Autopsy studies of the occurrence of cancerous, atypical and benign epithelial lesions in the female breast

Nielsen M

PMID: 2692656


The main purpose of the present thesis has been to estimate the frequency of malignant, premalignant and benign morphological changes in the female breast and evaluate their possible interrelationship. The method used was a conventional but detailed and systematic examination, both macroscopically and histologically of all available breast tissue. Consequently autopsi material has been the natural basis of the studies.
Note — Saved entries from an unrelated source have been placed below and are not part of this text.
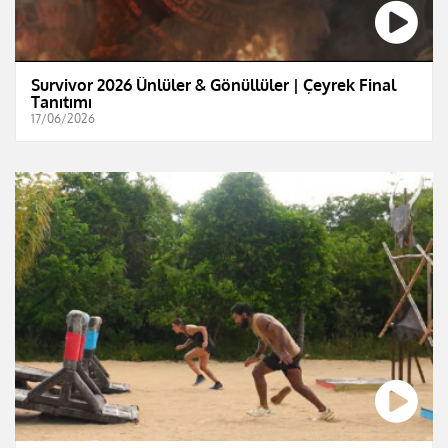
Survivor 2026 Ünlüler & Gönüllüler | Çeyrek Final
Tanıtımı
17/06/2026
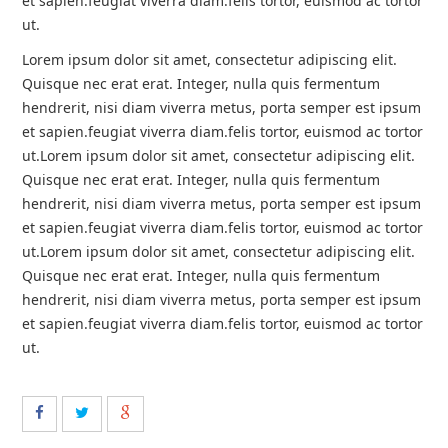
et sapien.feugiat viverra diam.felis tortor, euismod ac tortor
ut.
LIÊN HỆ
Lorem ipsum dolor sit amet, consectetur adipiscing elit.
Quisque nec erat erat. Integer, nulla quis fermentum
HotLine
hendrerit, nisi diam viverra metus, porta semper est ipsum
0909 676 110
et sapien.feugiat viverra diam.felis tortor, euismod ac tortor
ut.
Lorem ipsum dolor sit amet, consectetur adipiscing elit.
Email
Quisque nec erat erat. Integer, nulla quis fermentum
tudongaz@gmail.com
hendrerit, nisi diam viverra metus, porta semper est ipsum
et sapien.feugiat viverra diam.felis tortor, euismod ac tortor
ut.
Lorem ipsum dolor sit amet, consectetur adipiscing elit.
Thời gian làm việc
08:00 - 18:00
Quisque nec erat erat. Integer, nulla quis fermentum
hendrerit, nisi diam viverra metus, porta semper est ipsum
et sapien.feugiat viverra diam.felis tortor, euismod ac tortor
Gọi cho chúng tôi
ut.
Nhắn tin
Mail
Three groups of women have been examined: 1. A consecutive series of 110 younger women, mean age 39 years, undergoing medicolegal autopsy at the Institute of Forensic Medicine in Copenhagen, Denmark, from October 1983 to July 1984. 2. A consecutive series of 83 unselected, elderly women, mean age 67 years, undergoing autopsy at a large community hospital in Esbjerg, Jutland, Denmark, from November 1976 to May 1977. 3. A consecutive series of 84 women, mean age 74 years, dying with a known diagnosis of breast cancer and undergoing autopsy at two community hospitals in the Copenhagen area, (Glostrup and Frederiksberg), Denmark, from November 1982 to December 1984. The main results were: 1. In younger women clinically occult in situ breast cancer lesions occurred with surprisingly high frequency, 18%, a result which may influence the planning of future screening programs. 2. In elderly women, dying from a number of various reasons, invasive breast carcinomas were found with a frequency corresponding to the life-long risk of Danish women having this disease diagnosed clinically, 8%. Occult in situ carcinomas were found in 18%. 3. In women dying with a clinical diagnosis of breast cancer, the frequency of malignant histological changes in the opposite breast (metastases, invasive and in situ breast carcinomas) was unexpectedly high, 80%, a result which should be taken into consideration during clinical follow-up after treatment for breast cancer.